Die Dunkelheit verschluckt dich
Tunnel sind für Motorradfahrer besonders tückisch: Plötzliche Dunkelheit, andere Temperaturen, nasse Fahrbahnen, schlechte Luft – und im Notfall keine Fluchtmöglichkeit.
Die physikalischen Herausforderungen
Adaptation der Augen
Deine Augen brauchen bis zu 30 Sekunden, um sich von hellem Sonnenlicht an Tunneldunkelheit zu gewöhnen. In dieser Zeit fährst du bei Tempo 80 fast 700 Meter – praktisch blind.
Temperaturschock
Im Sommer kann es im Tunnel 15°C kälter sein als draußen. Kalte Muskeln reagieren langsamer, kalte Reifen greifen schlechter.
Nässe und Diesel
Tunnelböden sind oft feucht durch Kondenswasser und Fahrzeugtropfen. Dazu kommt Diesel, der von LKW tropft und nie richtig trocknet.
Vorsicht Visier
Ein getöntes Visier wird im Tunnel zum Sicherheitsrisiko. Klare Visiere oder selbsttönende Visiere sind Pflicht für Tunnelfahrten.
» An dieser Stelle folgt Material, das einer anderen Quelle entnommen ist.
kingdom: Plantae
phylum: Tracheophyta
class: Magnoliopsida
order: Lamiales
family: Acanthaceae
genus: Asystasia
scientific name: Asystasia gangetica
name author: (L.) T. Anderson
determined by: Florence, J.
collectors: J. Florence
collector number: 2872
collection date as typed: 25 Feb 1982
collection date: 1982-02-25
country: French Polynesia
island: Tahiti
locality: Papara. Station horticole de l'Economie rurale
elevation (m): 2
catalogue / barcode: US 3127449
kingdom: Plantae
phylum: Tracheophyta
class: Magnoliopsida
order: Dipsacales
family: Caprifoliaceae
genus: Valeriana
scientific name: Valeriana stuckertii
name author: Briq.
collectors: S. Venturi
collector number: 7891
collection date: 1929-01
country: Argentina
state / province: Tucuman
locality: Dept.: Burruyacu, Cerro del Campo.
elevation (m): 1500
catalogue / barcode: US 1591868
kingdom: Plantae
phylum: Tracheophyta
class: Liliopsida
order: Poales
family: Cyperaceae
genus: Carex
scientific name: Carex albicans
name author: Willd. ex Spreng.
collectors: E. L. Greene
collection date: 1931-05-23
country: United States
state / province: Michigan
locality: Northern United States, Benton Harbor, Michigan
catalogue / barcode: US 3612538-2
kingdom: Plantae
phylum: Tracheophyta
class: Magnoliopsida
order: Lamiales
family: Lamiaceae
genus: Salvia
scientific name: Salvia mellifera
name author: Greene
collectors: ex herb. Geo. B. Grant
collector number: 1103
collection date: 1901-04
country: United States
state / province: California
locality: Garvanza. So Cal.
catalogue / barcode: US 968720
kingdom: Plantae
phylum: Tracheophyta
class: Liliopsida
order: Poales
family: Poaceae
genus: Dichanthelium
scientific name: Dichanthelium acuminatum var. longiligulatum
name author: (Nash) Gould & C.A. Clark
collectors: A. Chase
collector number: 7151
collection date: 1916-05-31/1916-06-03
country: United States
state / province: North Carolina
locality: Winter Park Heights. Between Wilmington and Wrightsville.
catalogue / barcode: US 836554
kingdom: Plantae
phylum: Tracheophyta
Taktik für sichere Tunnelfahrten
Vor dem Tunnel
- Visier hochklappen oder klares Visier aufsetzen
- Geschwindigkeit reduzieren
- Abstand zum Vordermann vergrößern
- Licht einschalten (falls nicht automatisch)
Im Tunnel
- Konstante Geschwindigkeit halten
- Nicht überholen
- Sicherheitsnischen merken (für Pannen)
- Bei Unwohlsein: Nächste Nische anfahren
Notfall im Tunnel
Bei einer Panne oder einem Unfall im Tunnel:
- Motor abstellen (Brandgefahr)
- Warnblinklicht einschalten
- Schutz suchen in einer Nische
- Notruf über SOS-Säulen
- Bei Rauch: Fluchtweg Richtung frische Luft
Safety First
Motorradfahren ist gefährlich - aber mit dem richtigen Wissen, der richtigen Ausrüstung und der richtigen Einstellung reduzierst du dein Unfallrisiko um 80%. Fahre defensiv, trage IMMER vollständige Schutzkleidung, und überschätze dich nicht.